Recopiez le passage sur le revenu universel, de « Et si l’on instaurait » à « c’est quoi ? », en remplaçant « revenu universel » par « revenu de base ».

#### EXTRAIT FOURNI

Et si l’on instaurait un revenu universel en France ? (partie 1/2)
Favoriser l’égalité et la liberté dans notre démocratie française
Un revenu universel, c’est quoi ?
Le revenu universel, ou revenu de base, est une somme d’argent versée tous les mois à chaque citoyen, sans aucune condition et cumulable avec d’autres revenus. L’idée est apparue dès 1516 avec Thomas More dans son ouvrage Utopia. Il imagine alors « une île où chacun serait assuré des moyens de sa subsistance sans avoir à dépendre de son travail ».
L’idée sera reprise par de nombreux philosophes au XXe siècle dans un but d’égalité.
Le revenu universel favoriserait l’égalité et la liberté dans la mesure où chaque individu recevrait le même montant et pourrait décider d’y ajouter d’autres revenus en travaillant. Cette mesure pourrait aussi améliorer la flexibilité du marché du travail en réduisant les trappes d’inactivité. De plus, un revenu de base améliorerait les conditions de travail des employés pouvant davantage négocier leur salaire et pourrait favoriser l’indépendance économique des femmes au foyer. Enfin, il pourrait aider dans la lutte contre le chômage en encourageant l’entrepreneuriat : le revenu universel pourrait favoriser la mise en œuvre de projets dont la rentabilité est incertaine ou ne s’observe que sur le long terme, comme la création d’entreprises.

########
#### DONNÉES FOURNIES

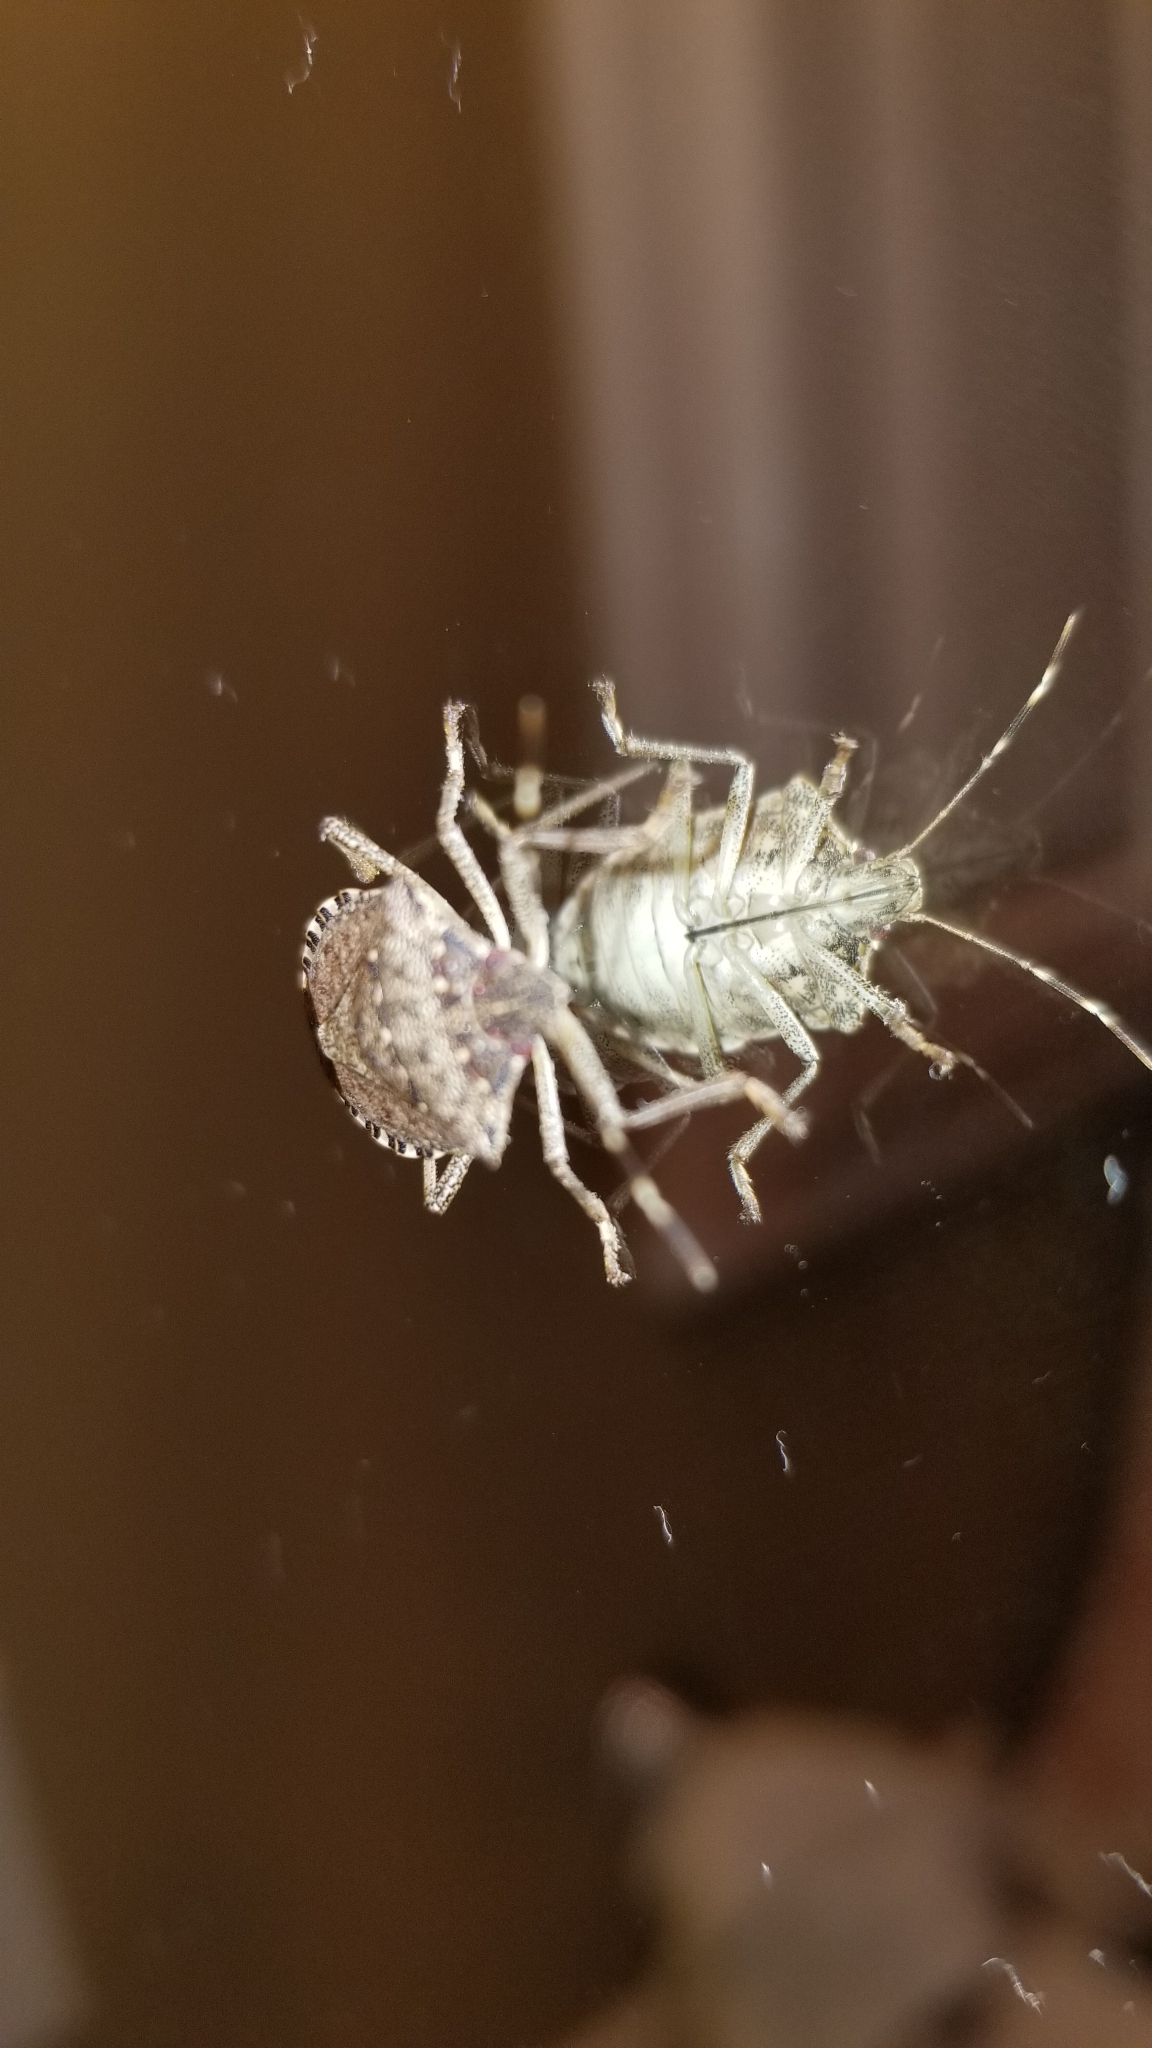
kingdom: Animalia
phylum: Arthropoda
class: Insecta
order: Hemiptera
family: Pentatomidae
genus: Halyomorpha
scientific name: Halyomorpha halys
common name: Brown marmorated stink bug
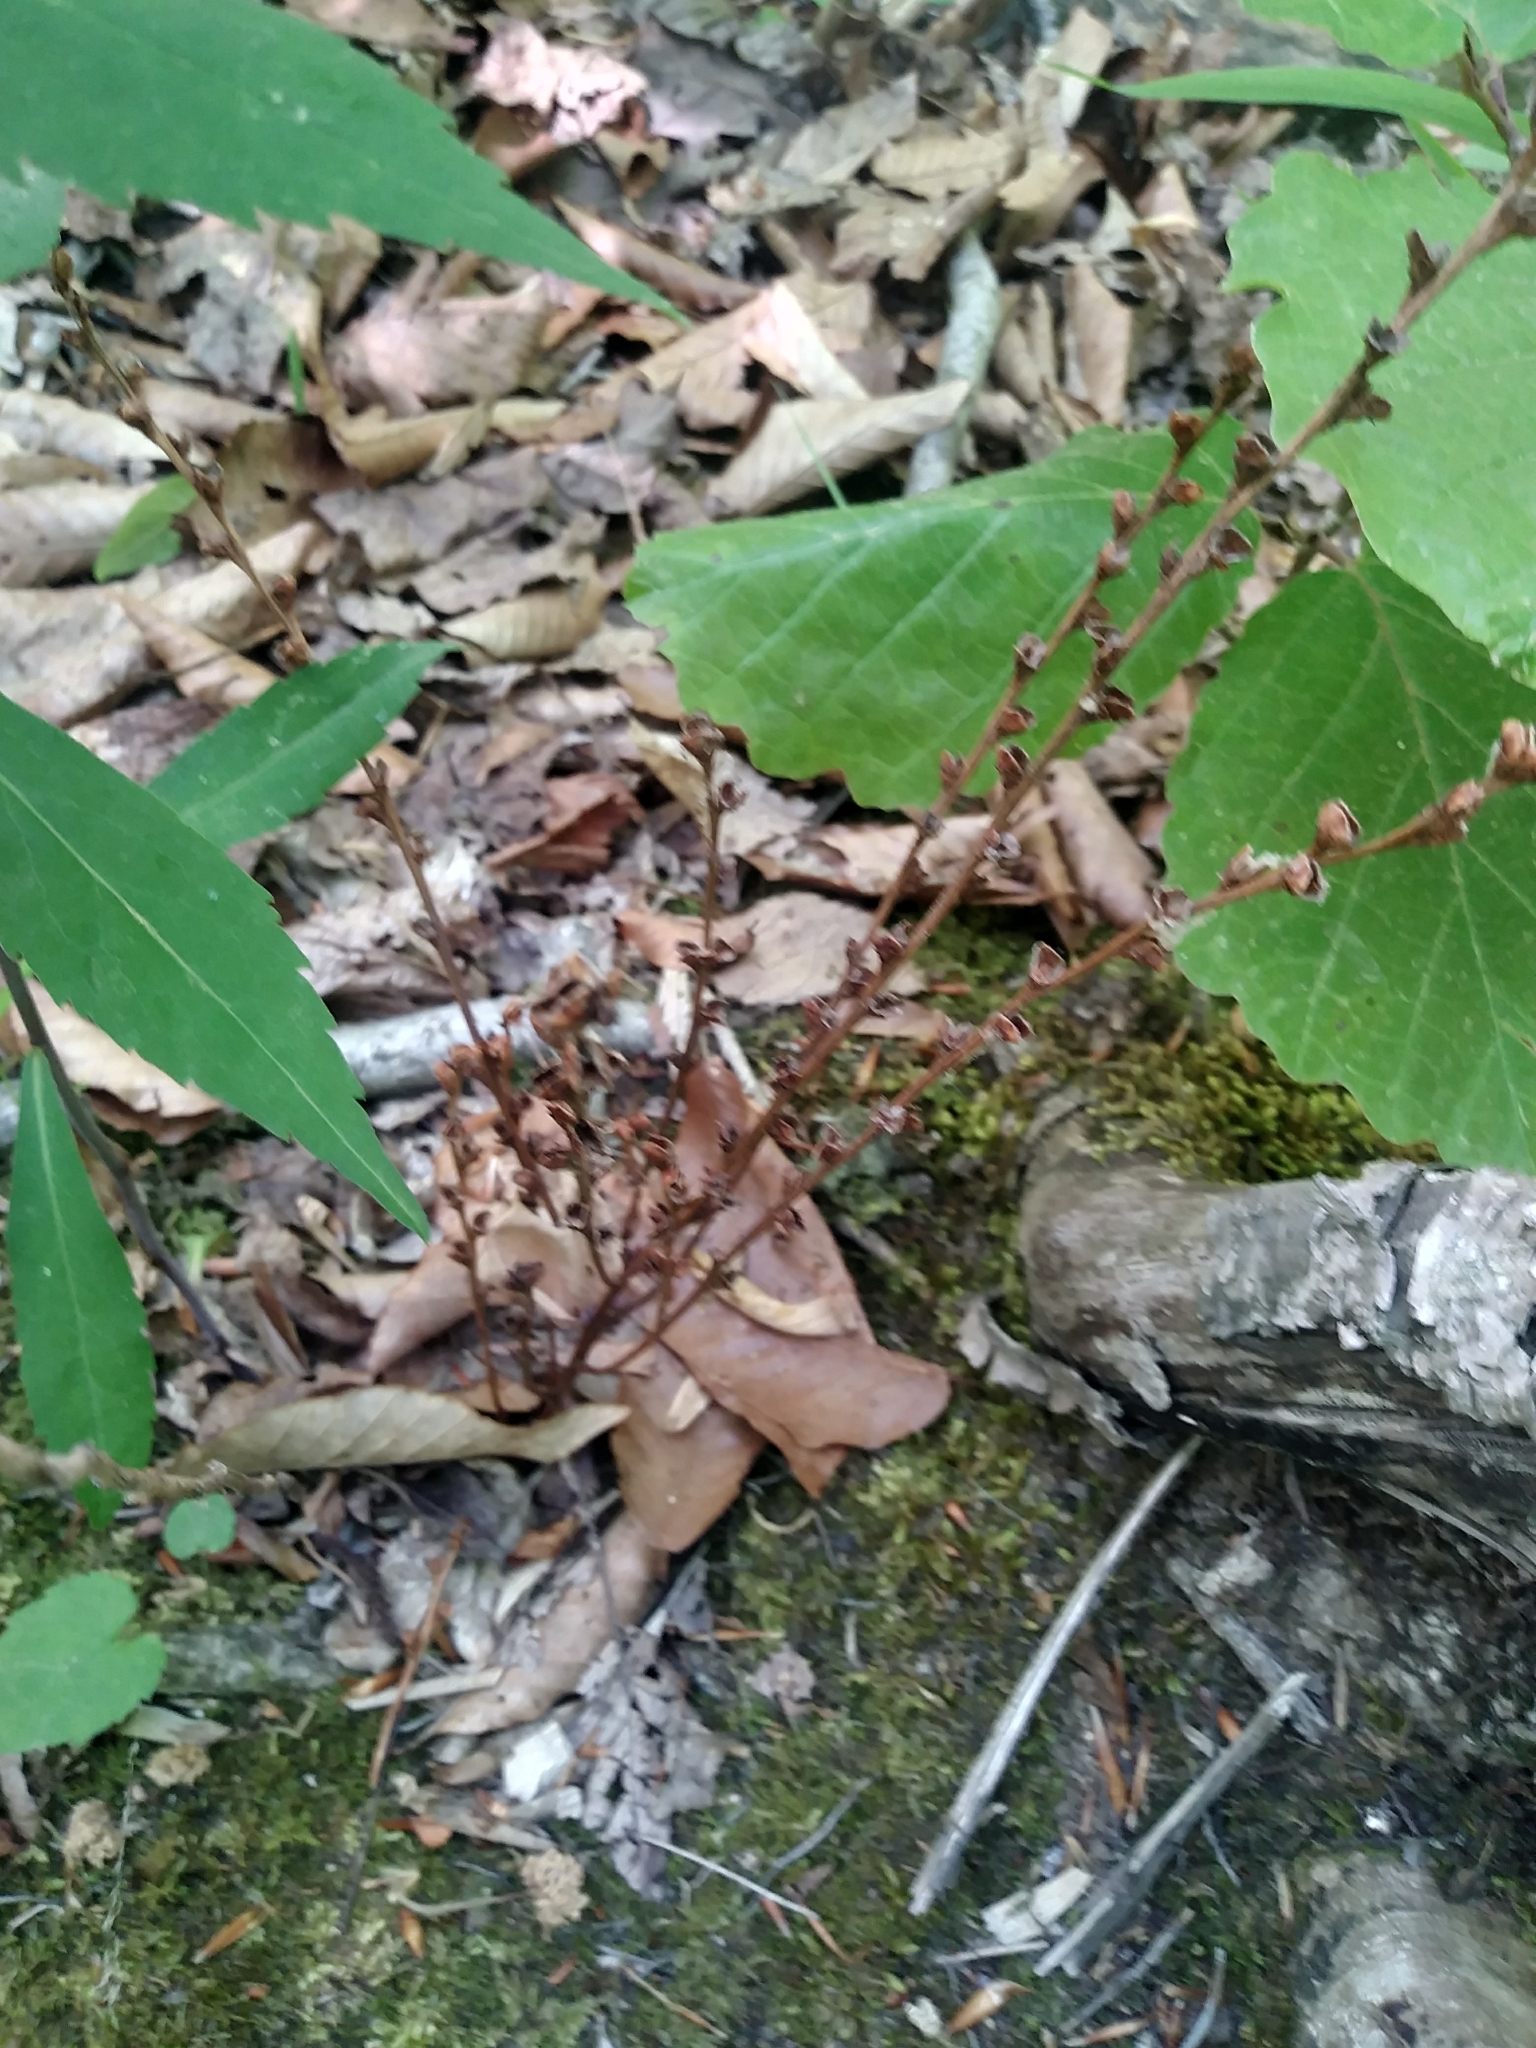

########

[RÉPONSE RÉDIGÉE]
Et si l’on instaurait un revenu de base en France ? (partie 1/2)
Favoriser l’égalité et la liberté dans notre démocratie française
Un revenu de base, c’est quoi ?